Reste à savoir si, en l'absence d'incitation, voire de contrainte, les acteurs privés sont disposés à ouvrir des bases de données qui se conçoivent pour eux comme des actifs monnayables. Ceux qui l'on fait spontanément y ont un intérêt. Pour se faire pardonner d'envoyer parfois des automobilistes traverser des « zones 30kmh », Waze propose aux collectivités de partager ses informations à travers le dispositif « connected Citizens ». Attaqué sur tous les flancs, Uber poursuit ses efforts pour améliorer son image et a lancé en début d'année Uber Movement , une base de données ouvertes sur le trafic automobile des villes où l'entreprise est présente, opérationnelle depuis moins d'un mois à Paris, première ville européenne à bénéficier de cette ouverture. Les nouveaux opérateurs de vélos géolocalisés en libre service que l'utilisateur n'a pas besoin de rattacher à une borne en libre service -GoBee bike, oBike, Indigo Weel, Ofo, ...- commencent eux aussi à identifier un problème d'acceptabilité. Les maires tolèrent de plus en plus difficilement leur jouissance de l'espace public sans contrepartie et les vélos abandonnés sans grande précaution sur la voie publique aux quatre coins de la ville. Pony bike, une start-up de vélos partagés en libre service, présent seulement pour l'instant à Angers, propose en accès libre pour la ville ses données en temps réel sur le nombre de vélos et les trajets des utilisateurs. «Mais ces volontaires ne sont pas majoritaires, et ils ne diffusent que ce qui leur convient » note Olivier Vacheret.
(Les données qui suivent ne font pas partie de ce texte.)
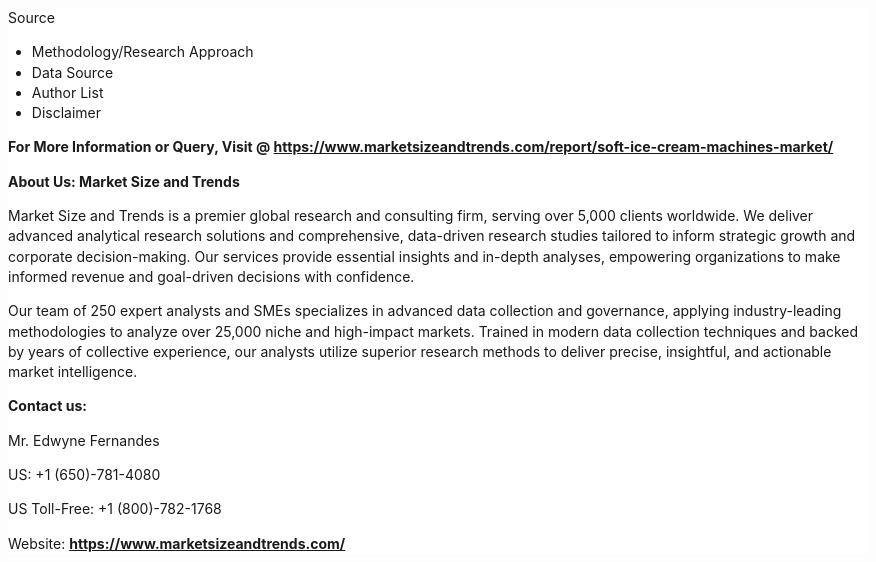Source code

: Source</strong></p><ul><li>Methodology/Research Approach</li><li>Data Source</li><li>Author List</li><li>Disclaimer</li></ul></p><p><strong>For More Information or Query, Visit @ <a href="https://www.marketsizeandtrends.com/report/soft-ice-cream-machines-market/">https://www.marketsizeandtrends.com/report/soft-ice-cream-machines-market/</a></strong></p><p><strong>About Us: Market Size and Trends</strong></p><p>Market Size and Trends is a premier global research and consulting firm, serving over 5,000 clients worldwide. We deliver advanced analytical research solutions and comprehensive, data-driven research studies tailored to inform strategic growth and corporate decision-making. Our services provide essential insights and in-depth analyses, empowering organizations to make informed revenue and goal-driven decisions with confidence.</p><p>Our team of 250 expert analysts and SMEs specializes in advanced data collection and governance, applying industry-leading methodologies to analyze over 25,000 niche and high-impact markets. Trained in modern data collection techniques and backed by years of collective experience, our analysts utilize superior research methods to deliver precise, insightful, and actionable market intelligence.</p><p><strong>Contact us:</strong></p><p>Mr. Edwyne Fernandes</p><p>US: +1 (650)-781-4080</p><p>US Toll-Free: +1 (800)-782-1768</p><p>Website: <strong><a href="https://www.marketsizeandtrends.com/">https://www.marketsizeandtrends.com/</a></strong></p>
Vis à vis des autres, il s'agit pour les élus de peser afin que la future loi intègre de l'incitation, voire de la contrainte pour transformer de la donnée aujourd'hui privée en un bien public. Une difficulté à résoudre réside dans la définition du périmètre des informations qui intéressent la mobilité. Faut-il par exemple y inclure les applications de course à pied, comme Runtastic ou Runkeeper qui elles-aussi accumulent de précieuses informations sur les habitudes de déplacement de leurs joggeurs, marcheurs et cyclistes membres. Faute d'obtenir une bonne loi en la matière, les autorités de transport courent le risque de tomber dans un rapport gravement déséquilibré avec les acteurs du privé en pleine ruée sur l'information.